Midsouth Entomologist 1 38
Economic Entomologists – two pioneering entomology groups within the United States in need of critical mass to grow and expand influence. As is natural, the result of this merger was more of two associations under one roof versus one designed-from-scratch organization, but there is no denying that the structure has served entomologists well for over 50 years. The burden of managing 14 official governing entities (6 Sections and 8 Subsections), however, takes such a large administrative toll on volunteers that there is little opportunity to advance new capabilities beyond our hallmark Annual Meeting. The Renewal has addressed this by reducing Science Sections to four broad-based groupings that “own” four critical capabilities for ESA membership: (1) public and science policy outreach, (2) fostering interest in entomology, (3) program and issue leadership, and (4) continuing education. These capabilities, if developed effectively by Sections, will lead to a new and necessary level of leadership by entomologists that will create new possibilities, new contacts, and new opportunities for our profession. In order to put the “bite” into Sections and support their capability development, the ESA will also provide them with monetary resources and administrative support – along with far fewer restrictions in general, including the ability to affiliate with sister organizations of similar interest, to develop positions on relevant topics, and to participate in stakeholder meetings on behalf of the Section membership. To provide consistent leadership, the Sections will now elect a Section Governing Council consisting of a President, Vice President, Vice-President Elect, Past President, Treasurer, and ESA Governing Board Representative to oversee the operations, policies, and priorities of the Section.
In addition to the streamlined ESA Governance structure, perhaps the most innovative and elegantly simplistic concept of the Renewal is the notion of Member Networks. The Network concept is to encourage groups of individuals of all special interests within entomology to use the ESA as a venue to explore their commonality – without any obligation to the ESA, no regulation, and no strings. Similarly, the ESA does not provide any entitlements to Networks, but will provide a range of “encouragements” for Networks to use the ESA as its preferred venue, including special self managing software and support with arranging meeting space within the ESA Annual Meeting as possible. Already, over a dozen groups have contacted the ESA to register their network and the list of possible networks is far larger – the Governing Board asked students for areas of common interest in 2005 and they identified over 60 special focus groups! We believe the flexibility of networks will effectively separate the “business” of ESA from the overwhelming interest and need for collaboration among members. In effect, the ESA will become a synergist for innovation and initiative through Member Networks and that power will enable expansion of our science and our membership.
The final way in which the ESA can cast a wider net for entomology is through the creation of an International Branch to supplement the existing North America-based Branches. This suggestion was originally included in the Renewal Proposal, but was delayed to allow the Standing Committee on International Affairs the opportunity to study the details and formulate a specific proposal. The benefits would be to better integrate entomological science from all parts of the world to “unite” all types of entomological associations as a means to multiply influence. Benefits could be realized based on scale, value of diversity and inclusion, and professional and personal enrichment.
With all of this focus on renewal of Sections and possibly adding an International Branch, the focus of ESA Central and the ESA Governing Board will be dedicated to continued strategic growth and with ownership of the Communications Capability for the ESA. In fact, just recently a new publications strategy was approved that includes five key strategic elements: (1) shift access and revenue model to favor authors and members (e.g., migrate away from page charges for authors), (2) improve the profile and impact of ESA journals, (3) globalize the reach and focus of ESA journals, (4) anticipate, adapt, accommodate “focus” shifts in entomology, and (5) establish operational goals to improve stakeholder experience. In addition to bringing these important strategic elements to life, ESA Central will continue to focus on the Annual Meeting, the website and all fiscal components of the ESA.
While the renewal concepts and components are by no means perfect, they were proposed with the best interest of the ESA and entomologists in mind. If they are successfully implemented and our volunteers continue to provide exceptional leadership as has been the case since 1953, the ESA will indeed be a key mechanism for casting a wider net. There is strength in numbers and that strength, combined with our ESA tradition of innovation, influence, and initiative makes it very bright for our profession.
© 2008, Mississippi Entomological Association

------------------------------------------------------------------------

All of the data must be returned exactly.

Midsouth Entomologist 1 38
Economic Entomologists – two pioneering entomology groups within the United States in need of critical mass to grow and expand influence. As is natural, the result of this merger was more of two associations under one roof versus one designed-from-scratch organization, but there is no denying that the structure has served entomologists well for over 50 years. The burden of managing 14 official governing entities (6 Sections and 8 Subsections), however, takes such a large administrative toll on volunteers that there is little opportunity to advance new capabilities beyond our hallmark Annual Meeting. The Renewal has addressed this by reducing Science Sections to four broad-based groupings that “own” four critical capabilities for ESA membership: (1) public and science policy outreach, (2) fostering interest in entomology, (3) program and issue leadership, and (4) continuing education. These capabilities, if developed effectively by Sections, will lead to a new and necessary level of leadership by entomologists that will create new possibilities, new contacts, and new opportunities for our profession. In order to put the “bite” into Sections and support their capability development, the ESA will also provide them with monetary resources and administrative support – along with far fewer restrictions in general, including the ability to affiliate with sister organizations of similar interest, to develop positions on relevant topics, and to participate in stakeholder meetings on behalf of the Section membership. To provide consistent leadership, the Sections will now elect a Section Governing Council consisting of a President, Vice President, Vice-President Elect, Past President, Treasurer, and ESA Governing Board Representative to oversee the operations, policies, and priorities of the Section.
In addition to the streamlined ESA Governance structure, perhaps the most innovative and elegantly simplistic concept of the Renewal is the notion of Member Networks. The Network concept is to encourage groups of individuals of all special interests within entomology to use the ESA as a venue to explore their commonality – without any obligation to the ESA, no regulation, and no strings. Similarly, the ESA does not provide any entitlements to Networks, but will provide a range of “encouragements” for Networks to use the ESA as its preferred venue, including special self managing software and support with arranging meeting space within the ESA Annual Meeting as possible. Already, over a dozen groups have contacted the ESA to register their network and the list of possible networks is far larger – the Governing Board asked students for areas of common interest in 2005 and they identified over 60 special focus groups! We believe the flexibility of networks will effectively separate the “business” of ESA from the overwhelming interest and need for collaboration among members. In effect, the ESA will become a synergist for innovation and initiative through Member Networks and that power will enable expansion of our science and our membership.
The final way in which the ESA can cast a wider net for entomology is through the creation of an International Branch to supplement the existing North America-based Branches. This suggestion was originally included in the Renewal Proposal, but was delayed to allow the Standing Committee on International Affairs the opportunity to study the details and formulate a specific proposal. The benefits would be to better integrate entomological science from all parts of the world to “unite” all types of entomological associations as a means to multiply influence. Benefits could be realized based on scale, value of diversity and inclusion, and professional and personal enrichment.
With all of this focus on renewal of Sections and possibly adding an International Branch, the focus of ESA Central and the ESA Governing Board will be dedicated to continued strategic growth and with ownership of the Communications Capability for the ESA. In fact, just recently a new publications strategy was approved that includes five key strategic elements: (1) shift access and revenue model to favor authors and members (e.g., migrate away from page charges for authors), (2) improve the profile and impact of ESA journals, (3) globalize the reach and focus of ESA journals, (4) anticipate, adapt, accommodate “focus” shifts in entomology, and (5) establish operational goals to improve stakeholder experience. In addition to bringing these important strategic elements to life, ESA Central will continue to focus on the Annual Meeting, the website and all fiscal components of the ESA.
While the renewal concepts and components are by no means perfect, they were proposed with the best interest of the ESA and entomologists in mind. If they are successfully implemented and our volunteers continue to provide exceptional leadership as has been the case since 1953, the ESA will indeed be a key mechanism for casting a wider net. There is strength in numbers and that strength, combined with our ESA tradition of innovation, influence, and initiative makes it very bright for our profession.
© 2008, Mississippi Entomological Association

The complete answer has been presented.